In Bryan Mason’s family, there is one house that has been home to many. Now serving five generations, it is the house that Mason, co-founder of AphroChic, a design and multi-media company, lived in for the first year of his life — an unassuming Philadelphia row house, purchased by his great grandmother, known as Mama, in 1956. Mason says it was the second house on the block to be owned by a Black family.
Mason writes about the life of this house in every issue of AphroChic magazine since its debut in 2019. In a series entitled “It’s a Family Affair,” he explores the house’s history and the people who lived there. The house was once a family hub. It was the center point for all holidays, and it served as a refuge for members who needed a landing spot during life transitions.
When Mama passed away in the early 70’s the house was passed down to Mason’s grandmother, Alice Harper, and it has stayed in the family since. Mason lived there after college for a spell with his brother Andre. His sister lives there now with her family which includes Mason’s nephew, Sebastian. With a young soul once again milling about Mason writes, “It was time for a new vision,” and so he and his wife, Jeanine Hays, AphroChic co-founder, began renovating the family home.
And while the renovation gave Mason and Hays an opportunity to flex their design muscles, the project had a deeper meaning. “One goal was to renovate the home so that it could last in the family for many more generations to come,” says Mason.Contemplating the direct relationship between inheritance and wealth, he notes the challenges of home ownership for Black families and how that has minimized opportunities for passing down wealth.
This thoughtful series has inspired a new book to be released in the fall of 2022. “The Black Family Home” will focus in-depth on the Black American experience at home.
“The series focuses on my own family home in Philadelphia and how generations of my family lived and celebrated in that home,” explains Mason. “‘The Black Family Home” will expand on that and showcase homes of African Americans across the U.S., as well as some expat homes in other countries.”
The book will be divided into five sections — Heirloom Homes, Curatorial Homes, Off-the-Beaten Path Homes, Boss Homes and Creative Homes — with historical content woven throughout.
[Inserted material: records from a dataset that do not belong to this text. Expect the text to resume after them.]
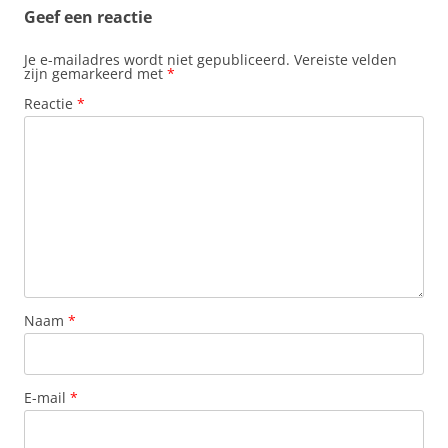
Geef een reactie
Je e-mailadres wordt niet gepubliceerd.
Vereiste velden
zijn gemarkeerd met
*
Reactie
*
Naam
*
E-mail
*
“Home is a missing character in the social narrative of Black life in America and around the world,” says Hays. “The time is right to dive deep into what home means to African Americans, those who live here and abroad. We want to celebrate what’s important to us in the home, and how design supports what we love and need.”
This will be the couple’s second book released together.
Jane Dagmi is Editor in Chief of Designers Today.